Abstract 16399: The Association Between the Volume of Lipid-rich Plaque and the Amount of Debris Captured by a Filter-Type Distal Protection Device in Patients After Coronary Stent Implantation
Background Disruption of atherosclerotic plaque by balloon or stent expansion and distal embolism may be a major cause of periprocedural myocardial injury during percutaneous coronary intervention (PCI). However, the relationship between lesion characteristics and the amount of plaque particles released during the procedure is unclear.
Methods Between April 2010 and December 2011, we enrolled 45 consecutive patients who underwent coronary stent implantation with a filter-type distal protection device (Filtrap™, Nipro, Japan) following integrated backscatter intravascular ultrasound (IB-IVUS) analysis. The volumes of each plaque component (lipid; fibrous and calcified plaques) within the target lesion were calculated.
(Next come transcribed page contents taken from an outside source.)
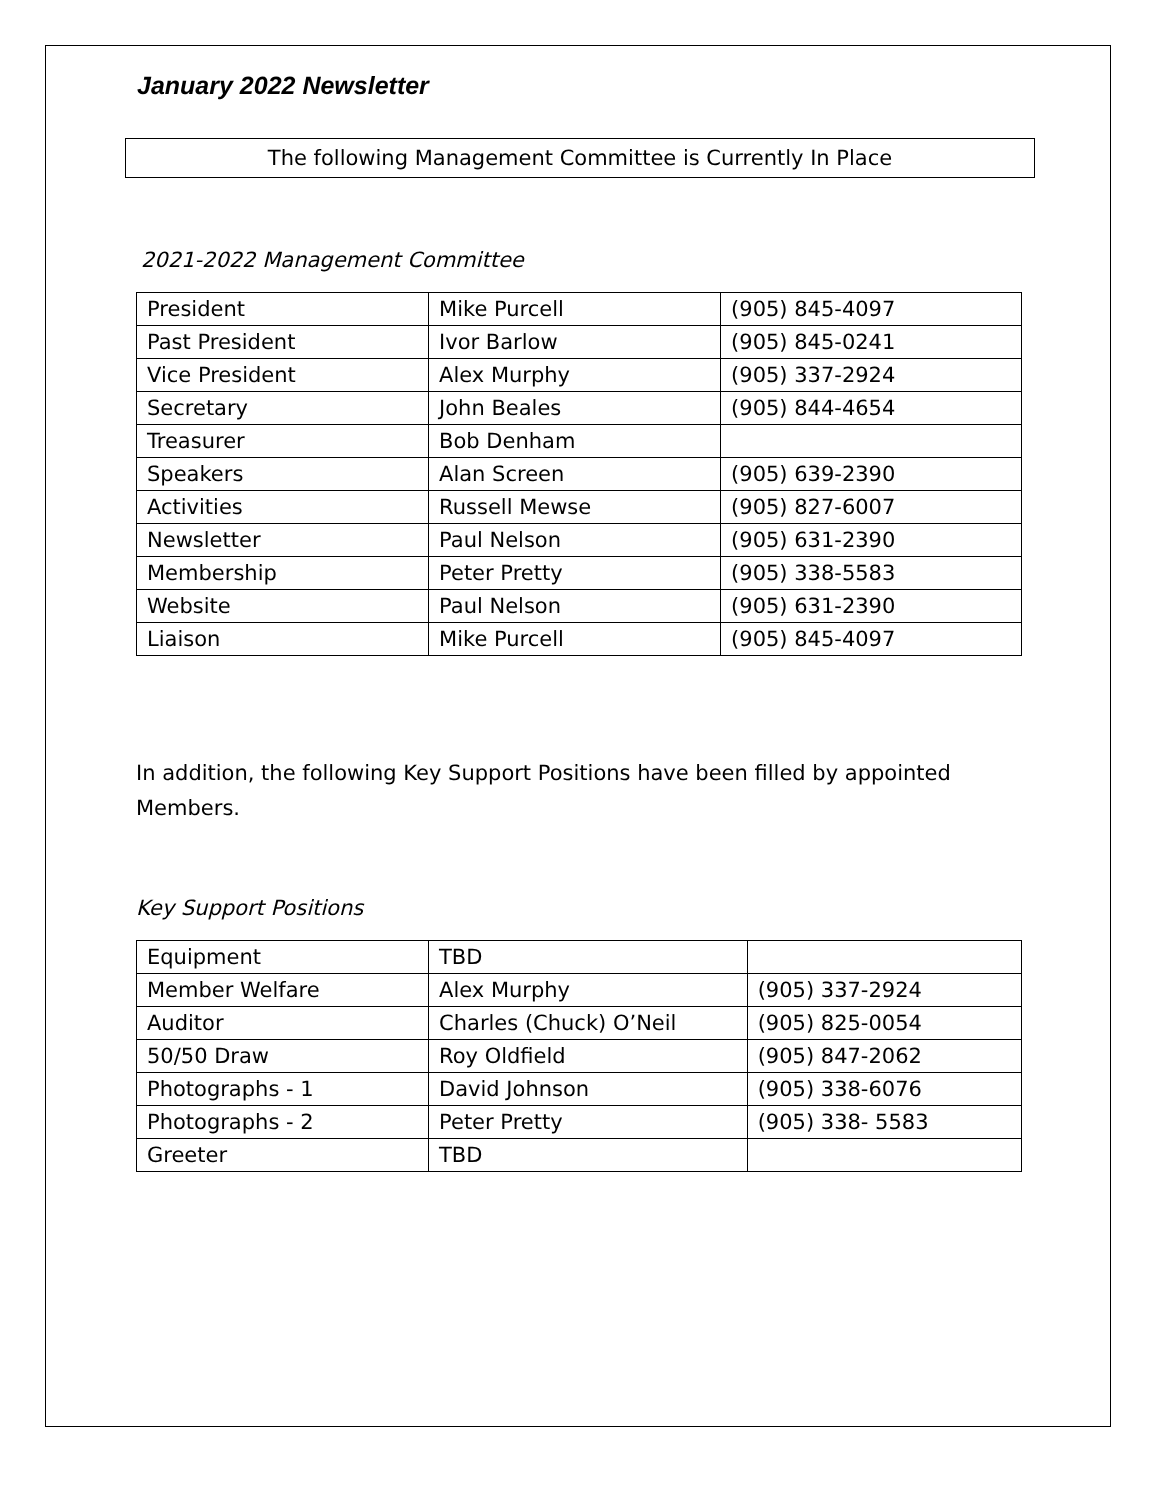January 2022 Newsletter
The following Management Committee is Currently In Place
2021-2022 Management Committee
| President | Mike Purcell | (905) 845-4097 |
| Past President | Ivor Barlow | (905) 845-0241 |
| Vice President | Alex Murphy | (905) 337-2924 |
| Secretary | John Beales | (905) 844-4654 |
| Treasurer | Bob Denham | |
| Speakers | Alan Screen | (905) 639-2390 |
| Activities | Russell Mewse | (905) 827-6007 |
| Newsletter | Paul Nelson | (905) 631-2390 |
| Membership | Peter Pretty | (905) 338-5583 |
| Website | Paul Nelson | (905) 631-2390 |
| Liaison | Mike Purcell | (905) 845-4097 |
In addition, the following Key Support Positions have been filled by appointed Members.
Key Support Positions
| Equipment | TBD | |
| Member Welfare | Alex Murphy | (905) 337-2924 |
| Auditor | Charles (Chuck) O’Neil | (905) 825-0054 |
| 50/50 Draw | Roy Oldfield | (905) 847-2062 |
| Photographs - 1 | David Johnson | (905) 338-6076 |
| Photographs - 2 | Peter Pretty | (905) 338- 5583 |
| Greeter | TBD | |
The area of the debris captured by the protection filter was measured by microscopic evaluation (Figure).
Results The lipid volume was significantly correlated with the area of the captured debris (r = 0.589, p < 0.01). The volumes of either the fibrous or calcified plaques did not correlate with the area of the captured debris. Although the lipid volume fraction correlated positively with the amount of captured debris (r = 0.437, p < 0.01), the fibrous volume fraction was found to be inversely correlated (r = -0.426, p < 0.01). Through multivariate regression analysis after adjusting for clinical and procedural parameters and other plaque components, we found that the lipid volume was independently correlated with the area of captured debris.
Conclusion The volume of lipid-rich plaque was associated with the amount of procedure-related debris released and captured by the filter device. These findings provide insights into the mechanisms of distal embolism during PCI.
- © 2012 by American Heart Association, Inc.